> **Text segment**:
###

The Grammar of Seeing
A site-specific art installation at Google’s AI headquarters by Ahna Girshick, 2025
188 Embarcadero, San Francisco
UV-cured inks, mylar film, custom machine learning software
The Grammar of Seeing invites viewers to step inside the architecture of Google’s landmark Inception v1 vision model. Looking through each pane of glass is an act of perceiving through an artificial lens — a scaled-up metaphor for how AI perceives the world. As one ascends the floors of Google’s AI building at 188 Embarcadero, the imagery traces the simple-to-complex attunement of deep neural networks: edge detectors on the 4th floor; increasingly complex shapes and textures on the 5th; quasi-facial features on the 7th. Together, these layers reveal the hidden visual grammar of Inception v1 and its descendants. Human, animal, and machine visual systems all evolve similar sensitivities from simple to complex patterns, suggesting a shared perceptual logic — a universal grammar of vision across biological and artificial intelligence.
In the Inception v1 model, the first two layers -- conv1 and conv2 -- focus on understanding light patterns in terms of basic edge structure. Eighty units from conv2 are depicted across four windows on the fourth floor, each specialized to detect an edge in a particular orientation and color pattern.
The output of the edge detectors is fed through a first inception unit, producing "3a output". Across 8 windows on the 5th floor, including two 18' panels, these units are each specialized to detect simple abstract patterns.
On the 7th floor is the output from the next inception unit, 3b, builds upon 3a with more complex forms, vaguely recognizable quasi-facial features.

###

> **Dataset extract**:

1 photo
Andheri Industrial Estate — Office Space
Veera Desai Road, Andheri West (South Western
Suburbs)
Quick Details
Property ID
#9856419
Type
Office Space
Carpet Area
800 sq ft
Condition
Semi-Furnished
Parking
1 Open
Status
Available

###

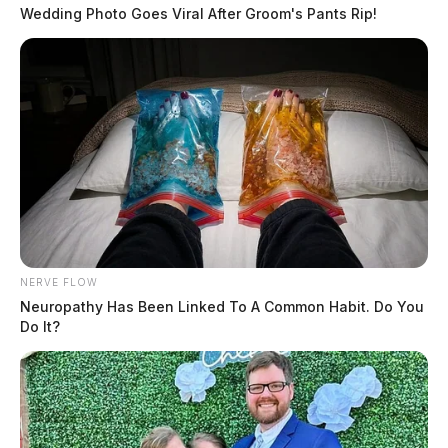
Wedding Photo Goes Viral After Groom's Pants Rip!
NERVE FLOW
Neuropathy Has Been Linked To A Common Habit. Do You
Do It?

###

> **Tasks to complete**:
1. Quote the installation text starting at "The output of" and ending at "recognizable quasi-facial features.".
2. Shorten the paragraph of the installation text that begins "In the Inception v1 model" and keep its main facts.
The data here is separate material from the installation text.

> **Answers to the problems**:
1.
The output of the edge detectors is fed through a first inception unit, producing "3a output". Across 8 windows on the 5th floor, including two 18' panels, these units are each specialized to detect simple abstract patterns.
On the 7th floor is the output from the next inception unit, 3b, builds upon 3a with more complex forms, vaguely recognizable quasi-facial features.

2. In Inception v1, the first two layers, conv1 and conv2, read light patterns as basic edge structure. On the fourth floor, four windows show eighty conv2 units. Each unit detects an edge with a particular orientation and color pattern.